Without a central authority to keep out malicious actors, decentralized reputation systems are vulnerable to Sybil attacks. A Sybil attack is a method of manipulating a reputation system by creating fake identities. A Sybil resistant network must have a way to determine legitimacy. But how can legitimacy be determined in a way that could not be gamed by creating fake identities? This is a circular problem. Existing solutions to this problem usually involve a federated model, where some decentralization is sacrificed in exchange for Sybil resistance. The motivation behind Pistis is to implement a solution that is both Sybil resistant and 100% peer-to-peer.
What it does
Pistis operates on a web of trust and uses graph analysis and probability theory to assign a probability from 0 to 1 from any source identity (a node in the graph) to a target identity. Stated another way, every identity can look at every other identity and see a probability of legitimacy for that identity. Pistis models declarations of trust in the web of trust (the edges in the graph) as statements with some degree of confidence, or some probability of being free of errors. Given any assumption about what these edge probabilities are, Pistis calculates the aggregate probability that every independent path from one identity to another is free of errors.
How we built it
We implemented Pistis on top of Ethereum using a single smart contract to store edges in the web of trust. The Graph is used to efficiently retrieve events from the Ethereum blockchain. We have an npm package called pistis.js for easily querying trust confidence.
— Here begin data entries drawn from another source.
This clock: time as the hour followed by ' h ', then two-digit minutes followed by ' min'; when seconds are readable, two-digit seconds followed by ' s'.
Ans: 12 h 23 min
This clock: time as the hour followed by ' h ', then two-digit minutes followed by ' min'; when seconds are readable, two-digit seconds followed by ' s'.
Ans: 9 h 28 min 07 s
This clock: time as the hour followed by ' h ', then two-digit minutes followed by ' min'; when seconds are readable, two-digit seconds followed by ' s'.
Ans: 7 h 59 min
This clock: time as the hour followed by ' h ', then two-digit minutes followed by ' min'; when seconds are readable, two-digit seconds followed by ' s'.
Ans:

We also have a UI to demonstrate the capabilities of Pistis, built using React.
Challenges we ran into
We spent time thinking about problems such as whether trust claims should be stored on-chain, and if so, how they should be stored. We ended up creating the simplest possible smart contract we could think of simply as a proof of concept. We also had debates about the scope of the system we were building. Should we consider "negative" trusts? What about weighted trusts, or context-based trusts (e.g. I trust my friend to drive me across town but not to perform heart surgery on me)? We ultimately decided to narrow the scope to simple claims of trust (for now at least) to keep the design as simple and generic as possible.
Accomplishments that we're proud of
We are proud to be pioneering a novel solution for decentralized trust and reputation.
What we learned
We all learned from each other's perspectives on the wide-ranging applications of decentralized trust.
What's next for pistis.protocol
The 2 biggest challenges around Pistis are currently:
- building the web of trust
- Storing the web of trust
Building the web of trust is a challenge because it requires significant amounts of data to be useful. Pistis is interested in exploring creative mechanisms to make it as seamless as possible for users to participate in and build the web of trust.
Storing the web of trust is an important engineering consideration. The current Ethereum implementation comes at the expense of gas costs, a possible barrier to entry for users. There may be off-chain methods to explore; or if Pistis is kept on-chain, various implementation approaches need to be considered.